Six weeks. No error log. The only signal was “the report has fewer issues than usual for this codebase”.

The fix:
python

for entry in raw_issues:
    if not isinstance(entry, dict):
        continue
    # safe to call entry.get(...) here

Three lines. That’s it.
The bigger lesson

I don’t think LLM output should ever be trusted to match a schema. Even when you tell it “return valid JSON only”, you’ll get:

    Truncated JSON when you hit token limits
    Strings injected mid-array as informal commentary
    Wrong types in correct keys (line: "approximately 50" instead of line: 50)
    Extra keys not in your schema
    Missing required keys

The temptation is to use Pydantic or a JSON schema validator and reject malformed responses entirely. That’s the worst possible choice — you lose all the partial work the LLM did. The better choice is to repair what you can, type-check defensively at every step, and log what you couldn’t recover so you can iterate.

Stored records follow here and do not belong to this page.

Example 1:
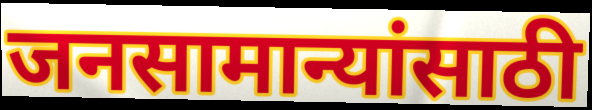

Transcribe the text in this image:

जनसामान्यांसाठी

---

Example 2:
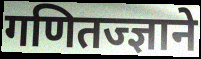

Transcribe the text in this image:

गणितज्ज्ञाने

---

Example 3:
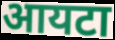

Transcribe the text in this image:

आयटा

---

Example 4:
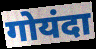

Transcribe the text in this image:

गोयंदा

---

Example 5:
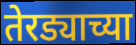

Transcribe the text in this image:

तेरड्याच्या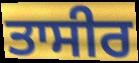
ਤਾਸੀਰ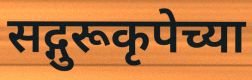
सद्गुरूकृपेच्याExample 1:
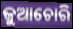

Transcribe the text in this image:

ଜୁଆଚୋରି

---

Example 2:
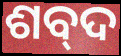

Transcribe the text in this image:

ଶବ୍‍ଦ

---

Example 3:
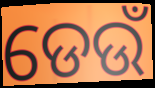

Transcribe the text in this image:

Three patterns that have saved me from similar bugs:

    Always isinstance(x, dict) before .get() on LLM-derived data. Always.
    Bracket-repair truncated JSON before declaring failure. 80% recovery beats 0%.
    Log what you discarded. If you silently filter bad entries, you’ll never know how often it happens. I now log every malformed entry with the provider name and file path.

Why this matters in 2026

Most teams treat LLM output as “either it works or it doesn’t”. The reality is closer to “it partially works most of the time, and the partial-failure modes are silent”. Production code that runs LLM output needs to be more paranoid than production code that talks to a normal API, because LLMs don’t have HTTP status codes — they have a single channel that mixes intent, format, and content.

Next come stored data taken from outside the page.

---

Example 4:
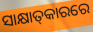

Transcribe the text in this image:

ସାକ୍ଷାତ୍‌କାରରେ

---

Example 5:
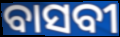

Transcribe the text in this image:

ବାସବୀ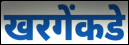
खरगेंकडे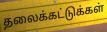
தலைக்கட்டுக்கள்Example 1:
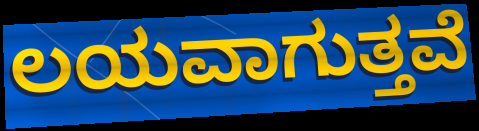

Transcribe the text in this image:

ಲಯವಾಗುತ್ತವೆ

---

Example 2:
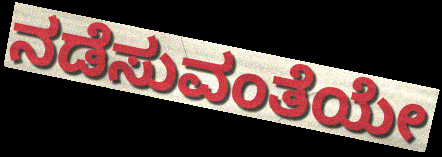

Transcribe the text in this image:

ನಡೆಸುವಂತೆಯೇ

I built my entire scanning workflow around the assumption that any single LLM response will be 5-10% broken. That assumption has been a better friend than any prompt engineering trick.

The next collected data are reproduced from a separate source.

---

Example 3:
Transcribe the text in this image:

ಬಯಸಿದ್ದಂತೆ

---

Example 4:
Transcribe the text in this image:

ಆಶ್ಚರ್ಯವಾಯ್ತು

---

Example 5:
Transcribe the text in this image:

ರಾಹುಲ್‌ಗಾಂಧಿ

What’s your experience? Anyone else burned by silent truncation, or am I the last one to notice?

Top comments (2)

Harjot Singh • May 31

Truncated LLM responses breaking JSON.parse is one of those small, unglamorous failures that quietly cause big problems, because it sits right at the trust boundary between the model and your code. The root issue is that an LLM response is untrusted input, it can be cut off by a token limit, a timeout, or a stream that dropped, so treating its output as guaranteed-valid JSON is the same mistake as trusting any external input without validation. The fix-it-about part is the real lesson: validate and handle the malformed case explicitly (detect truncation, retry, repair, or fail loudly) rather than letting a silent parse failure propagate, because the worst version isn't the crash, it's the half-parsed object that flows downstream and corrupts something three steps later. The structural answer that prevents a whole class of this is constraining generation so the output can't be malformed in the first place (structured-output/grammar-constrained decoding where the provider supports it), plus a validation gate on everything the model returns. Treat model output as untrusted, validate at the boundary, and make truncation a loud, handled case. That never-trust-the-model's-output-shape instinct is core to how I think about reliability in Moonshift. Did you land on retry-on-invalid, JSON repair, or constrained/structured output to kill the truncation problem at the source?

NEXADiag Nexa • Jun 1

Thanks for the feedback!
You're absolutely right that the bracket-matching approach is only the first layer.
Since writing that article, I've evolved the pipeline into a 3-stage process:
syntactic repair → fallback extraction → schema validation
I've actually integrated this entire workflow into the v1.6.0 release that I'm shipping today. The goal is to tolerate truncated or partially malformed responses across 8 different providers simultaneously without breaking the consensus layer.
I'm curious whether you've run into similar issues with specific models or providers. In my testing, some high-throughput setups (for example Llama-based models served through Groq) seem more likely to expose truncation and partial-output edge cases simply because of the volume and speed of requests.
Have you found structured outputs alone sufficient, or do you still keep repair/recovery logic as a safety net?